Por Agustín Montenegro*
En una carta de 1913 a Felice Bauer, su novia, el sufrido y autoflagelado Franz Kafka escribió: “la literatura y la oficina se excluyen mutuamente, pues escribir es algo que gravita en las profundidades, mientras la oficina está allá arriba, en la vida. De modo que no hace uno más que ir de arriba abajo, y el resultado no puede ser otro que el desgarramiento.” Por lo tanto, dos posibles conclusiones: la primera, el oficio de la literatura es distinto al de un trabajo, efectivamente. Ahora, no podemos negar que Kafka fue uno de los mejores escritores en lo que refiere a mostrar los efectos de un mundo burocratizado sobre los individuos. Y la segunda: ¿quién querría trabajar, todos los días, en esas profundidades oscuras donde se hace la literatura según Kafka?
El trabajo de lxs escritorxs es habitualmente el del periodismo o la docencia. Leopoldo Marechal y Liliana Bodoc (por citar nombres del espectro amplio de nuestra historia) fueron docentes, Martín Kohan, Eduardo Sacheri y Gustavo Ferreyra lo son. Escritores periodistas hay por miles: Mailer, Arlt, Giardinelli, Cabezón Cámara, Caparrós. Un escritor que me gusta mucho, el mozambiqueño Mia Couto, es biólogo y ejerce su profesión. Kike Ferrari, autor porteño, es trabajador del Subte. Wallace Stevens, poeta modernista estadounidense, trabajó toda su vida como abogado en una empresa de seguros. Daniel Moyano, violinista y escritor, tras su exilio en España tuvo que ir a trabajar siete años a una fábrica de maquetas.
· · · ·
Continúa el texto sobre los escritores y sus oficios a partir de su última oración.

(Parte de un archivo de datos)
· · · ·
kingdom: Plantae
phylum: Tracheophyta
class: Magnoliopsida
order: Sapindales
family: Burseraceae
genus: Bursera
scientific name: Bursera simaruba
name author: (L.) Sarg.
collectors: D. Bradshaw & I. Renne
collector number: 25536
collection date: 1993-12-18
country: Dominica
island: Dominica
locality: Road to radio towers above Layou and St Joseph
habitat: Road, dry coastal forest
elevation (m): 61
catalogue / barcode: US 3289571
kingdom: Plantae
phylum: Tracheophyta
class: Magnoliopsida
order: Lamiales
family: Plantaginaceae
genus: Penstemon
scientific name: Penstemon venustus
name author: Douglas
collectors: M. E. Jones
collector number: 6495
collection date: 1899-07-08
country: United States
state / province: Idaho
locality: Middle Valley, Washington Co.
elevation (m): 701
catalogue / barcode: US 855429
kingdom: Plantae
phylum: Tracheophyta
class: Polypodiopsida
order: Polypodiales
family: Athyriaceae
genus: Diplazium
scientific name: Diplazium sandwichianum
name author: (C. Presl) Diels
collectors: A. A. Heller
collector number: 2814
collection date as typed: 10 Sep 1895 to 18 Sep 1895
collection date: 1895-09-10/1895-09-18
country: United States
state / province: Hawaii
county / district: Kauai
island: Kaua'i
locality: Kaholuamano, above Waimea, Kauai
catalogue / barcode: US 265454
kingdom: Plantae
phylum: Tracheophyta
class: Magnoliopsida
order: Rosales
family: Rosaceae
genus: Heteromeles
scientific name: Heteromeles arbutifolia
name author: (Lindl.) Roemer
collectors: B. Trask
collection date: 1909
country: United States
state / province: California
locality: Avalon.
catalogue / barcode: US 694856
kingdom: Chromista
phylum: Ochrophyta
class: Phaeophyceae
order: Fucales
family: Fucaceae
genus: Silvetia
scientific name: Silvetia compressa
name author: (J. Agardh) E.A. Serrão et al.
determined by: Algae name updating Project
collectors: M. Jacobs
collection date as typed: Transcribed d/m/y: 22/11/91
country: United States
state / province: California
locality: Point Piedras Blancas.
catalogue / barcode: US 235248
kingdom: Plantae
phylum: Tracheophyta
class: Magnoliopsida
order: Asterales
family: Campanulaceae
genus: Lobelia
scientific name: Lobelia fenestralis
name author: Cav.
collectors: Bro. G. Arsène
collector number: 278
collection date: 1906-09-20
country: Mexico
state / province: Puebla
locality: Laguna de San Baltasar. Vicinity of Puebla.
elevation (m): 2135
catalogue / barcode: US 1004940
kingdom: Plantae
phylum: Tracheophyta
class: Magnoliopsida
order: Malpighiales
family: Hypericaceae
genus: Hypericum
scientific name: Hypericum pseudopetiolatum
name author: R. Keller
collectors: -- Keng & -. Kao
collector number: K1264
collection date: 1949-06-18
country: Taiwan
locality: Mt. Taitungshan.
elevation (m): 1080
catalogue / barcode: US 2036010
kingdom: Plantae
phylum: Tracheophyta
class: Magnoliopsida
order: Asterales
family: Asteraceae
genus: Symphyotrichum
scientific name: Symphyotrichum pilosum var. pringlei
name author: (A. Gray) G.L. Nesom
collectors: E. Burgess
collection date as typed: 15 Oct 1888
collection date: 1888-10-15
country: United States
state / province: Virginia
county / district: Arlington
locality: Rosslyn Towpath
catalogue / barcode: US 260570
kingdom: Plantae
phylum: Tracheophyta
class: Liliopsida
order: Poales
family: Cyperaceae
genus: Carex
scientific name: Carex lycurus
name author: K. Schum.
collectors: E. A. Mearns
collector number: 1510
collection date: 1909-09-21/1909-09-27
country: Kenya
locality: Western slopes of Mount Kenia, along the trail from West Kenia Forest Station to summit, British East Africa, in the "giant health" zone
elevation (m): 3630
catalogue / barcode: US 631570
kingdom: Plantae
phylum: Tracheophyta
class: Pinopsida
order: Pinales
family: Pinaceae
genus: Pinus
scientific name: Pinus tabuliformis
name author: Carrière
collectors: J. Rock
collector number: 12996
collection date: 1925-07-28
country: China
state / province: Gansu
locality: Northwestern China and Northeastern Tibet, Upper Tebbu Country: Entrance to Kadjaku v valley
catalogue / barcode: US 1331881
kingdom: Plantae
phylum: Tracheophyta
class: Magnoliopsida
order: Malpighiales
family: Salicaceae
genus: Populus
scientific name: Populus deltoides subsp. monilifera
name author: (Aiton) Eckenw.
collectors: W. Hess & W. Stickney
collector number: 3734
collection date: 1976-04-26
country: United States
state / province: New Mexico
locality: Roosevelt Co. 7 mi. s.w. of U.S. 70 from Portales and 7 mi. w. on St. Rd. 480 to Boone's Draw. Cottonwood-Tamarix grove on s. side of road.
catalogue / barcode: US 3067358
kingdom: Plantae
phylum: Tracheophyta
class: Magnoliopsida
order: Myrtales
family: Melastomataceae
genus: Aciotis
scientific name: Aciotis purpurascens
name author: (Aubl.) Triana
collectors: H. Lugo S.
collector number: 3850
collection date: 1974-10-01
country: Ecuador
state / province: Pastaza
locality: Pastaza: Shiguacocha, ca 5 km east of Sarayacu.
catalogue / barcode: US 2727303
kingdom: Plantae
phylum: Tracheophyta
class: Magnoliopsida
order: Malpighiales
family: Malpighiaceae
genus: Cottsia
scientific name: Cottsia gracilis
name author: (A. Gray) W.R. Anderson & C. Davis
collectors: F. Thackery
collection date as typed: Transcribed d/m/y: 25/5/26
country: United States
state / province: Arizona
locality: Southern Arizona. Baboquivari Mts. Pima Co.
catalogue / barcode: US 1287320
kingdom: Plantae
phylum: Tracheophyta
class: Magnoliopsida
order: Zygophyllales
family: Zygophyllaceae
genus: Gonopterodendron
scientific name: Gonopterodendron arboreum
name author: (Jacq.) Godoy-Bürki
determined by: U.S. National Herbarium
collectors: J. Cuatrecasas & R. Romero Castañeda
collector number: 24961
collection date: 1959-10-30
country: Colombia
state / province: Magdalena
· · · ·
Resultado »
La imagen del escritor que se dedica a la escritura en la pobreza o la riqueza (es decir, en el no trabajo) también es habitual. El poeta surrealista francés Arthur Rimbaud dejó la escritura a los 20 años. Su trabajo marcó por completo la historia de la poesía. Después sí, se dedicó a trabajar, entre otras cosas, de contrabandista de armas. Adolfo Bioy Casares hizo una obra con hermosos objetos literarios de gran factoría y posiblemente la hizo gracias a que su pertenencia a una clase acomodada le permitía dedicarse a dejar carreras universitarias para leer, escribir y tener aventuras amorosas.
La imagen del escritor como una suerte de burgués que puede dedicarse al ocio literario, y la imagen del poeta reventado, bohemio y pobre siguen en la órbita de las representaciones sociales de esta noble labor. A la vez, estas representaciones son las que llevan a que difícilmente el oficio de escritor sea algo a poner en un currículum. La historia de la literatura está llena de escritorxs que, siendo empleados, escribieron una gran obra literaria. Las cuentas no dan: efectivamente, escribían en el laburo. En todo caso, es un pequeño robo simbólico a la plusvalía por el bien de la literatura.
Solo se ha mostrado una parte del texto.